What is needed: In the data below, find every line with the string "Öppna" and pull it out.

Data listing:
-------------------------
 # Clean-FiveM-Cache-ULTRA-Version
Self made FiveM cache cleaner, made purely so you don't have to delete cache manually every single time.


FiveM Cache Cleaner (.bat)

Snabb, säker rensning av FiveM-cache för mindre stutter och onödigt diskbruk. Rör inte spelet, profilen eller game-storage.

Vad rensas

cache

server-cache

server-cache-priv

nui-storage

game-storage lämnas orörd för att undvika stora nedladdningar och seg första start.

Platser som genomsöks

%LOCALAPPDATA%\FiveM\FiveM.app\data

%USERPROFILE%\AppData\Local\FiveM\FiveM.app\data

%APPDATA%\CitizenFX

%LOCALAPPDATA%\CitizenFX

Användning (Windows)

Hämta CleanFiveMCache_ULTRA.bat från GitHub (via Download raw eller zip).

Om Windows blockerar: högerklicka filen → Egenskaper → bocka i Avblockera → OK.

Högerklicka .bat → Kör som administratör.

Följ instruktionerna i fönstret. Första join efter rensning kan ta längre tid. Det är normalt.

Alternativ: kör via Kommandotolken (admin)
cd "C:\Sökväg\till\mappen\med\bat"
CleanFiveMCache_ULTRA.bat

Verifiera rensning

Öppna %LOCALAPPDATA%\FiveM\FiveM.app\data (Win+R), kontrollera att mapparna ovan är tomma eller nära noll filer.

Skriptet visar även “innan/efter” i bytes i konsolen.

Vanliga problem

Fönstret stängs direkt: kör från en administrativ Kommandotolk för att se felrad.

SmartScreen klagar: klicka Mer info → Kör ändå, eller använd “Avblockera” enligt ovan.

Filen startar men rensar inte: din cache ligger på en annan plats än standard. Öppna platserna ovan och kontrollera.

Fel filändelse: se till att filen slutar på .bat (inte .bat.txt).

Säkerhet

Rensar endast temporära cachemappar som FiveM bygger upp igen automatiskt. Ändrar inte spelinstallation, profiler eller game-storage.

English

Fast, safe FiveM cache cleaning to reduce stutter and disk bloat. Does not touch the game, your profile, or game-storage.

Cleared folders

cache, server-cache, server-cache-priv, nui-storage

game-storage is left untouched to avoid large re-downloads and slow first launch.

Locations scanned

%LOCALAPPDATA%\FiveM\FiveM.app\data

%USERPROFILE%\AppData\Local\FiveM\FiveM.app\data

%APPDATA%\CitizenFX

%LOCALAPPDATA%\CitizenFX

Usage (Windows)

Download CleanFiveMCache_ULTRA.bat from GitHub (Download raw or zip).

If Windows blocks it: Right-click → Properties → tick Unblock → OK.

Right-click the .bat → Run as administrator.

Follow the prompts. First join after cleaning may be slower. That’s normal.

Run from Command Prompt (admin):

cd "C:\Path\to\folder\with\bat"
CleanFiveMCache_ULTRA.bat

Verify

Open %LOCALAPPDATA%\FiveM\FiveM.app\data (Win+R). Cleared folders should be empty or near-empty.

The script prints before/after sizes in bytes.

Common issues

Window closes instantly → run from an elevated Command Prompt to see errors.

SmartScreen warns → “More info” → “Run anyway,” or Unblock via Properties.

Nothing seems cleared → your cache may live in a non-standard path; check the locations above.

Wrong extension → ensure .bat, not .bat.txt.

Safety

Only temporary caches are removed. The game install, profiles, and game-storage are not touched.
-------------------------
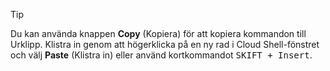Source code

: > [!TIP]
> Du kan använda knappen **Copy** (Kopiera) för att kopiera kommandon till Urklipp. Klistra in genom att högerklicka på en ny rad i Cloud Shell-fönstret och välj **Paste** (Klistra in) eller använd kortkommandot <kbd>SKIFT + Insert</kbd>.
-------------------------
Problem solution:
Öppna %LOCALAPPDATA%\FiveM\FiveM.app\data (Win+R), kontrollera att mapparna ovan är tomma eller nära noll filer.
Filen startar men rensar inte: din cache ligger på en annan plats än standard. Öppna platserna ovan och kontrollera.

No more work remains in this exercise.